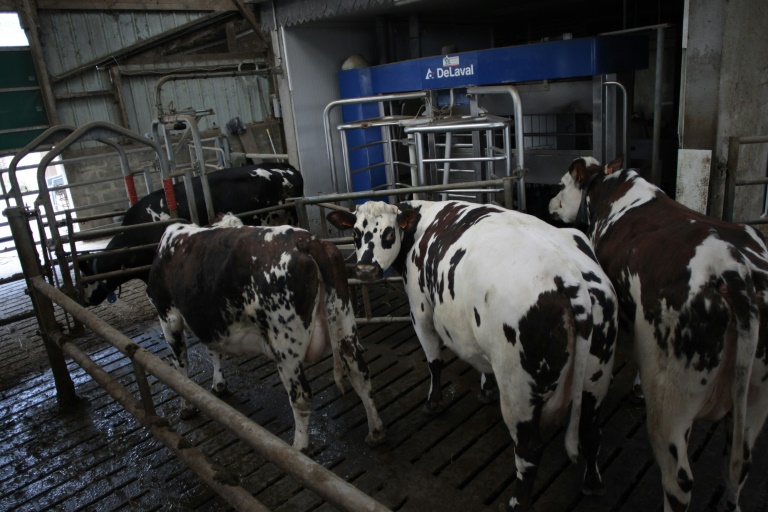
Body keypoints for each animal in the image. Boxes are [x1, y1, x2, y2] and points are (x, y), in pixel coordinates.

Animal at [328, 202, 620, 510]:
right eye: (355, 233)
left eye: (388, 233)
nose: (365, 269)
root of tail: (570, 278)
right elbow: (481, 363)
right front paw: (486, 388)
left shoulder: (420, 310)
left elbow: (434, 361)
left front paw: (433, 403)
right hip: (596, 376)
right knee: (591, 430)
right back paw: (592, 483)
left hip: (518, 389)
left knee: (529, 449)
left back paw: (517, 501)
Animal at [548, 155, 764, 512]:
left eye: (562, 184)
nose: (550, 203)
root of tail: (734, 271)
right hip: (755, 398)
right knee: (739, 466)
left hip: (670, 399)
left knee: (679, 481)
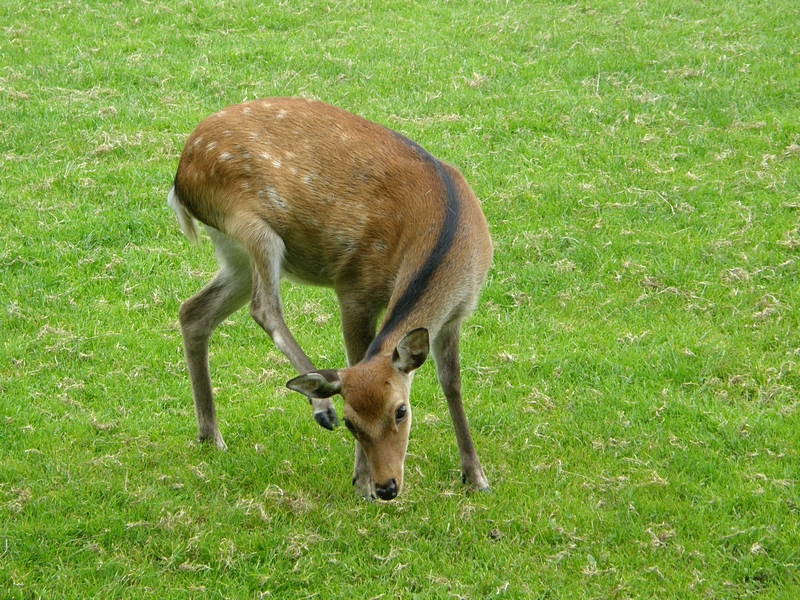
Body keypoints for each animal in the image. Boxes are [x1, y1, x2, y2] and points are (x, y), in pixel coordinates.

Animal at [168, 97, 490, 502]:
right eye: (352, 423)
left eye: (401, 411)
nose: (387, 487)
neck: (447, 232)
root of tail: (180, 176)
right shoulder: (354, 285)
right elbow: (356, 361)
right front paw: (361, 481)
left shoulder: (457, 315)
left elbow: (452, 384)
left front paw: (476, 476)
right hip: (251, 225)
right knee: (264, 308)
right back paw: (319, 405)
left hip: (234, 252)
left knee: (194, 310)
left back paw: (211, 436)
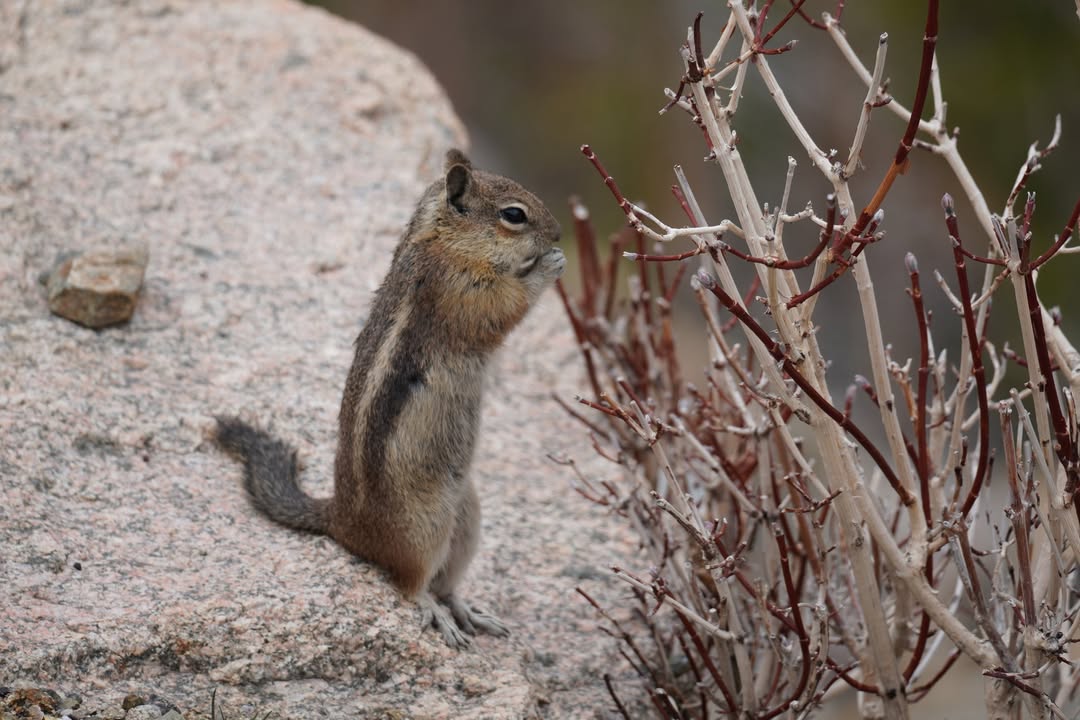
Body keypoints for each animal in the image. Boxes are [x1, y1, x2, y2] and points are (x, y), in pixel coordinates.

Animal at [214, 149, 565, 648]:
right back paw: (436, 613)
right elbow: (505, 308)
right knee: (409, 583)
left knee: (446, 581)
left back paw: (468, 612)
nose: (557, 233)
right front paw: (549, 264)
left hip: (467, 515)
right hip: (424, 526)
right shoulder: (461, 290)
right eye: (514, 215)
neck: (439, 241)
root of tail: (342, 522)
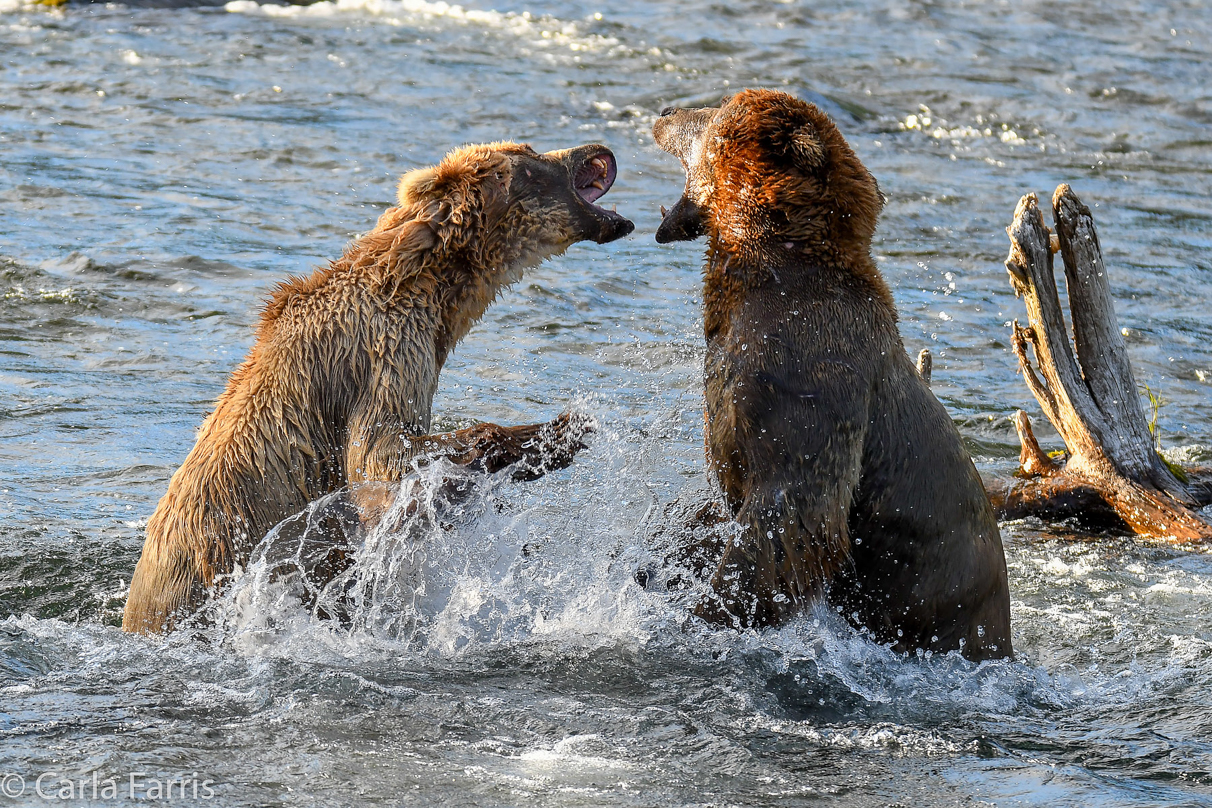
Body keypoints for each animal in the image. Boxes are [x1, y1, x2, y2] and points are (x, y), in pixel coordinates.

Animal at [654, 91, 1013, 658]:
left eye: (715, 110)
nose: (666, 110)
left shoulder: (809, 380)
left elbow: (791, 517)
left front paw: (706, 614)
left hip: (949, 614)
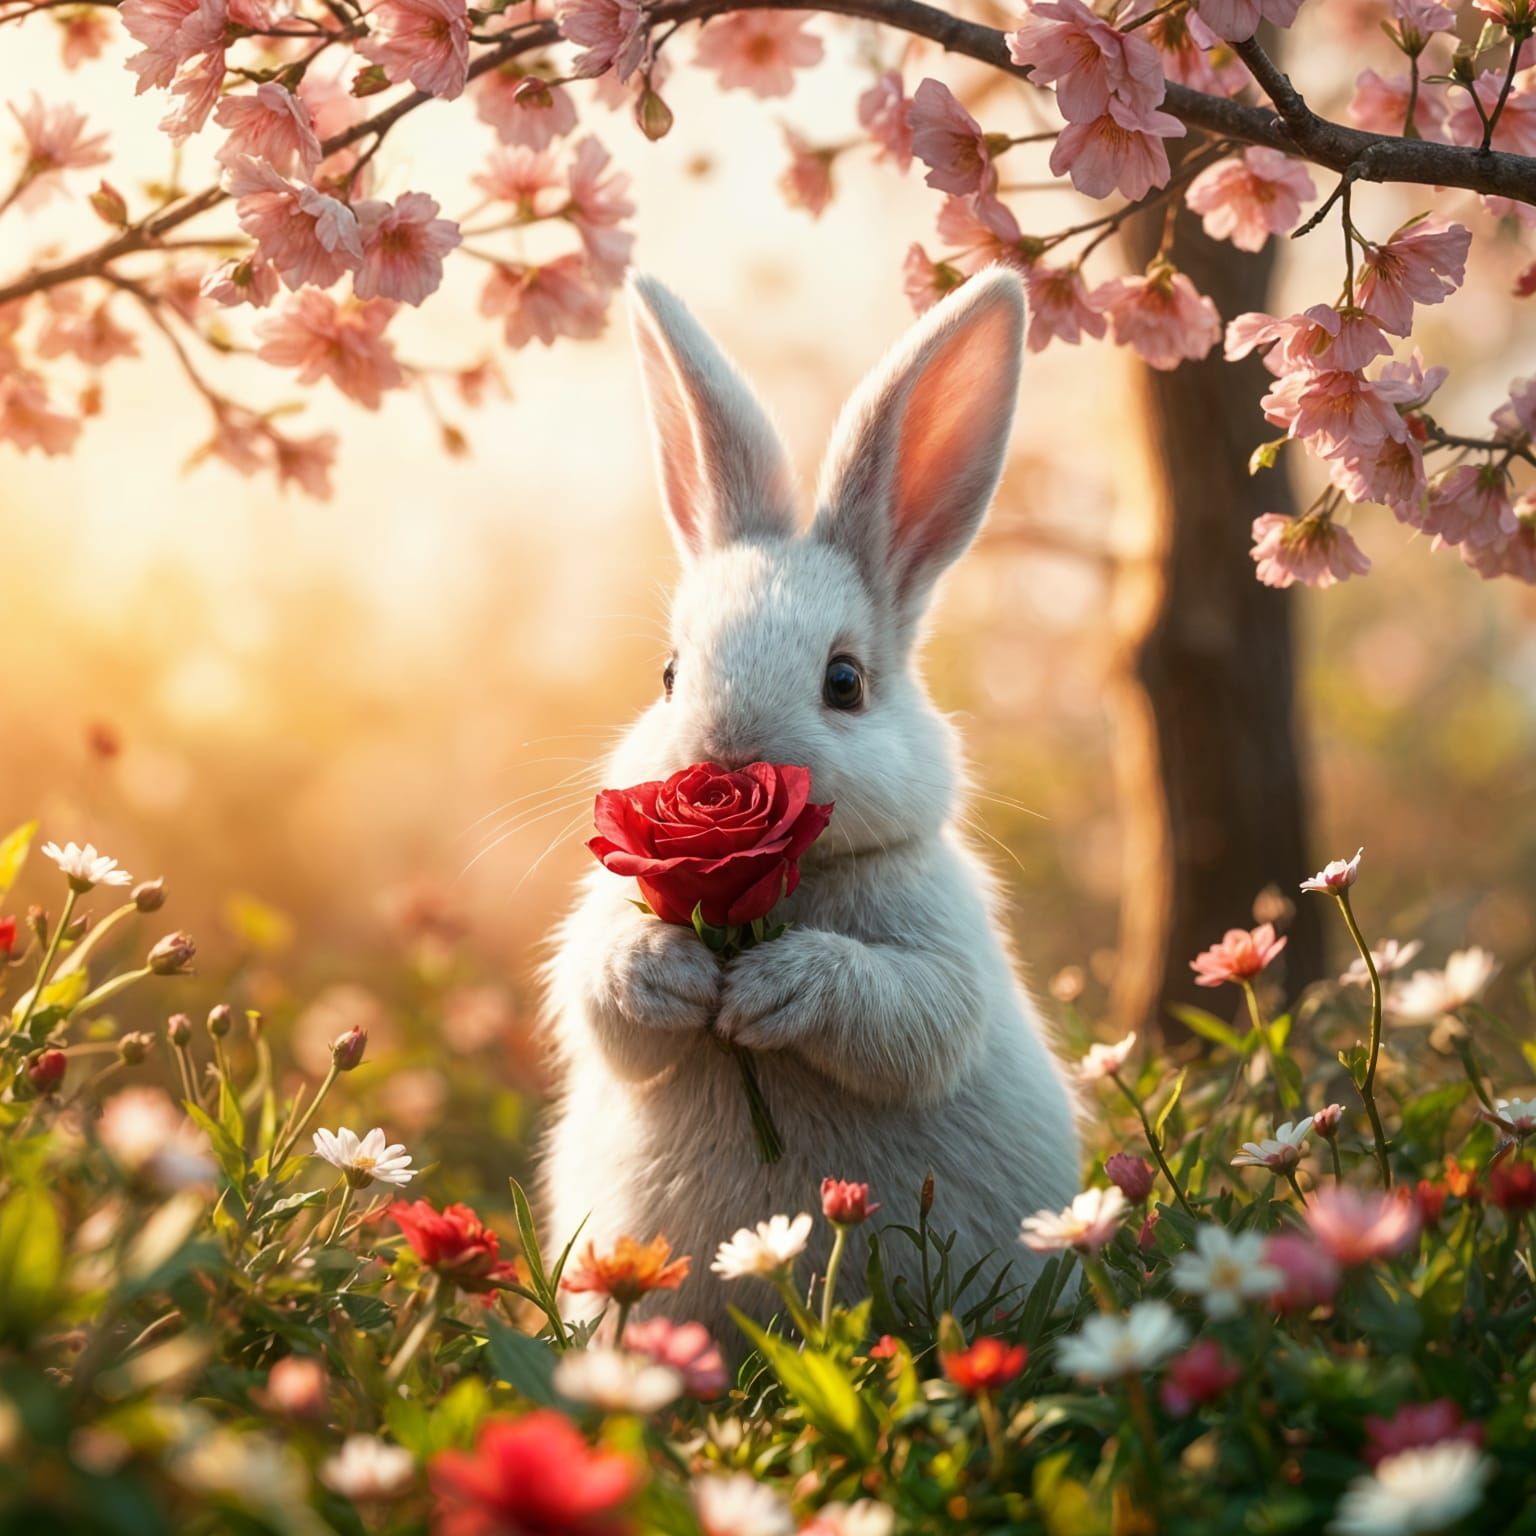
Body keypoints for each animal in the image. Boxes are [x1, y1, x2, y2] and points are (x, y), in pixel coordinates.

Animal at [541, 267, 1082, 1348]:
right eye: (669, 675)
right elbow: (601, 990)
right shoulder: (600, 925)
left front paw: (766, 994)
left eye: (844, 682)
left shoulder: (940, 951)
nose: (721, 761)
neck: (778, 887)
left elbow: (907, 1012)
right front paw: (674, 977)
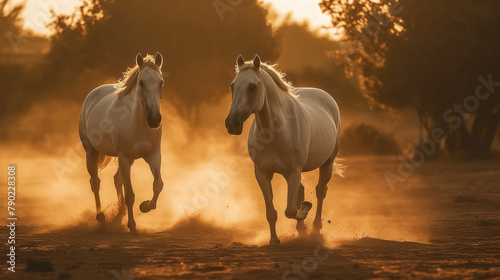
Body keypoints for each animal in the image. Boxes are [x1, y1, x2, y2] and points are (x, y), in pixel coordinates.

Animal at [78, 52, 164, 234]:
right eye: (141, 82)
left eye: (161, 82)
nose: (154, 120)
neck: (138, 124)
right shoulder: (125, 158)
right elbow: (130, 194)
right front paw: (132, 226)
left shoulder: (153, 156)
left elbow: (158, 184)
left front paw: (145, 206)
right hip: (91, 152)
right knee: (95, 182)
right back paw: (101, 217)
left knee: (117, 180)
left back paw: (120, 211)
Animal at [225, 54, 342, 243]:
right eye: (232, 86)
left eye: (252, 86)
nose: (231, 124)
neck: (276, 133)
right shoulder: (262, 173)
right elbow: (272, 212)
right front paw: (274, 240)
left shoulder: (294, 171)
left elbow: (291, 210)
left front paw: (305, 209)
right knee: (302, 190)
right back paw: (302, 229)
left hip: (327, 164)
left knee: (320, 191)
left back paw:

- Task description -
For each line of the material that contains the word "knee", make a copy.

- Your solution -
right knee: (591, 430)
left knee: (529, 449)
right knee: (739, 466)
left knee: (679, 481)
right knee: (264, 308)
left knee: (194, 310)
right knee: (409, 583)
left knee: (446, 581)
right knee: (95, 182)
left knee: (117, 180)
right knee: (302, 190)
left knee: (320, 191)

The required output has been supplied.